Und warum das alles? Es geht um die Rolle Deutschlands in der Welt. Das deutsche Kapital soll im imperialistischen Hauen und Stechen ganz weit oben mitspielen. Das soll einerseits dadurch passieren, dass unsere Löhne immer weiter gedrückt werden, um hohe Profite einfahren zu können, mit denen deutsche Konzerne wiederum wettbewerbsfähig bleiben. Und andererseits durch die massive Aufrüstung, die deutsche Kapitalinteressen notfalls auch mit der Waffe in der Hand durchsetzen. Wir, die den Reichtum dieser Gesellschaft als Lohnabhängige mit unseren Körpern, unseren Gehirnen und vor allem in diesen Tagen mit unserem Schweiß erschaffen, sollen am Schluss demütig und zufrieden sein, wenn uns davon ein paar Krümel vom großen Buffet der Macht zu Teil werden. 
Aber wir sind weder demütig noch zufrieden! Wir weigern uns, dabei zuzusehen, wie unsere Lebensbedingungen zum Wohle des Produktionsstandords immer erbärmlicher werden. Und um es klar zu sagen: es reicht uns auch nicht, im Bestehenden kapitalistischen System immer nur schlimmeres abzuwenden! Das kleinere Übel ist das Übel unserer Zeit! Wir haben eine Vision: eine Gesellschaft, in der nicht, der Profit im Mittelpunkt steht, nicht das Eigentum einiger weniger, sondern wir als Menschen, unsere Bedürfnisse, unser Leben, unser Glück und unsere Gesundheit! Wir wollen alles und dafür müssen und wollen wir auch kämpfen.

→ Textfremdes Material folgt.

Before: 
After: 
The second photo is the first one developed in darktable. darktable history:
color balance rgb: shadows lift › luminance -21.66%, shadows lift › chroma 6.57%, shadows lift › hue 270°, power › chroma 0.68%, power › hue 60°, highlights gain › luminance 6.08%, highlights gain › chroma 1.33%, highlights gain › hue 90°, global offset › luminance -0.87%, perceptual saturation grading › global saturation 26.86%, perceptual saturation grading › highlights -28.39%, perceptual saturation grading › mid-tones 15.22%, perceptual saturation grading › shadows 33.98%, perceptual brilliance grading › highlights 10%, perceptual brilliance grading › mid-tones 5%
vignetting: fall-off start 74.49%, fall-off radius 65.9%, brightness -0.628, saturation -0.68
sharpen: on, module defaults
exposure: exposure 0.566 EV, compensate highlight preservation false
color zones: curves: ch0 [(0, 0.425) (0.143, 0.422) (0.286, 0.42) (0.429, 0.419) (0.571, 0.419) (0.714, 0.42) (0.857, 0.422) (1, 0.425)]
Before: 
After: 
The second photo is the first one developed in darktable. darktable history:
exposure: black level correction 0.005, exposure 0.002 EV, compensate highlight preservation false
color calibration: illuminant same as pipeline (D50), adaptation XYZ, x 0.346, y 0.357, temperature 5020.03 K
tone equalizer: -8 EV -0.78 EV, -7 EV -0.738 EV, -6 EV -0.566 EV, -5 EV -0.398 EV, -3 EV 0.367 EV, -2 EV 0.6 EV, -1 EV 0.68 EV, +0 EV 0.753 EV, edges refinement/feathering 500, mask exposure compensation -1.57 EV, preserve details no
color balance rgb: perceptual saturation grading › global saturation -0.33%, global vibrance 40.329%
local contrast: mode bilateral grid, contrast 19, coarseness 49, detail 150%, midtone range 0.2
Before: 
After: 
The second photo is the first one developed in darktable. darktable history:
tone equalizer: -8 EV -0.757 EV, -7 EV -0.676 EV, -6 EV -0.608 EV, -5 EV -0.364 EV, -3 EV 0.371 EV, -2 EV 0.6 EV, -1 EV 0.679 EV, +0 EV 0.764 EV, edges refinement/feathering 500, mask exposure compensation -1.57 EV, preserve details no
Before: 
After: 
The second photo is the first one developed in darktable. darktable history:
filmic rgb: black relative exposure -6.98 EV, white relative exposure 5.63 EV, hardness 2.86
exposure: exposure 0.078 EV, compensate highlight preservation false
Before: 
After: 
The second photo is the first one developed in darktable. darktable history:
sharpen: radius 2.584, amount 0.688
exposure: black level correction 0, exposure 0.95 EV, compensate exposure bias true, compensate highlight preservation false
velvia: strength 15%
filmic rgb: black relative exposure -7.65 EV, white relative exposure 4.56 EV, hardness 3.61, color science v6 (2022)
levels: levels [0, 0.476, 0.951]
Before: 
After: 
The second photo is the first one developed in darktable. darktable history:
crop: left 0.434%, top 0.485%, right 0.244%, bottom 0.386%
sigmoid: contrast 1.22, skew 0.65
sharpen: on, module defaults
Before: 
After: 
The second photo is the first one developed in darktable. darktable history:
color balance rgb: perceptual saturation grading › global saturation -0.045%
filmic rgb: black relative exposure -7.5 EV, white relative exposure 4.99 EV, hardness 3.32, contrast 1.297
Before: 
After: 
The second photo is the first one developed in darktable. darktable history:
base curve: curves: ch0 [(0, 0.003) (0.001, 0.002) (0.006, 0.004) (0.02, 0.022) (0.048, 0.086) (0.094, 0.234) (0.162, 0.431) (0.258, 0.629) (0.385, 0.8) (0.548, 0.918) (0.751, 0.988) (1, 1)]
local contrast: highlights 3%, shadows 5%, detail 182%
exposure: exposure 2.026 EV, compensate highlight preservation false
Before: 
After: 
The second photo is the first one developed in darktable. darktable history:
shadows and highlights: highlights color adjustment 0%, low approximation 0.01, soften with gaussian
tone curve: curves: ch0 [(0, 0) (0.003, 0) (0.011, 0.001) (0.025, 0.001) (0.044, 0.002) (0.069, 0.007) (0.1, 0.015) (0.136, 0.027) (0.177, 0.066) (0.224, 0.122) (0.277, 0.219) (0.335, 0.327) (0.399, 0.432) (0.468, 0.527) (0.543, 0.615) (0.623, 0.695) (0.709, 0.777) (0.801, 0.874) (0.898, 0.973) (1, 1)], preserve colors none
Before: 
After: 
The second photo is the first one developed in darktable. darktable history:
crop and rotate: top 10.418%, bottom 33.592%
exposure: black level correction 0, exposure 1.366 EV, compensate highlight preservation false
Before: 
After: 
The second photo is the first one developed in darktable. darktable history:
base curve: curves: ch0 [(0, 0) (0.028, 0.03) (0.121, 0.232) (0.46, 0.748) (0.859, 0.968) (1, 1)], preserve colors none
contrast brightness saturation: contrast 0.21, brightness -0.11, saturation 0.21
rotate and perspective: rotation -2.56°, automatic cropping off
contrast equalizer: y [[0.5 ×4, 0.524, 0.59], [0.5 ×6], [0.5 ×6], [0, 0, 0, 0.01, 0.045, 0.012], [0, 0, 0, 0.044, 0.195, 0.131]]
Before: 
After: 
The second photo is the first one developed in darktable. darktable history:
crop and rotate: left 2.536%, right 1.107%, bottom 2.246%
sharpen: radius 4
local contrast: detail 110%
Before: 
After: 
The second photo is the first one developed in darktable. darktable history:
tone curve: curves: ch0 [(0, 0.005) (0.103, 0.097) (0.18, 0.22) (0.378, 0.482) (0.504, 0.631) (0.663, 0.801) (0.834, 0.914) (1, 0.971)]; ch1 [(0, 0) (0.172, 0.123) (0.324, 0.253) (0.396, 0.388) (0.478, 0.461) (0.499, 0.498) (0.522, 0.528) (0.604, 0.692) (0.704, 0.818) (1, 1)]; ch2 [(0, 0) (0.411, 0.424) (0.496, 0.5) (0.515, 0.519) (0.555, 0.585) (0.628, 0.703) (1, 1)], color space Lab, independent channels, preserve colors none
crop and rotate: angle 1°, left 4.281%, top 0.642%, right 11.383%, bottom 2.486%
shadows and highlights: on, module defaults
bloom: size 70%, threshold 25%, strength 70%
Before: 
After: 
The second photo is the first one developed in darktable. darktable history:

Schön, dass wir heute so einen großartigen Auftakt haben, aber seien wir ehrlich: ein paar Demonstrationen werden nicht ausreichen, um diesen Angriff abzuwehren. Lasst uns endlich den politischen Streik ganz weit oben auf auf die Agenda setzen! Denn da können wir sie empfindlich treffen, das ist spürbar. Denn wenn wir streiken, steht die Welt still!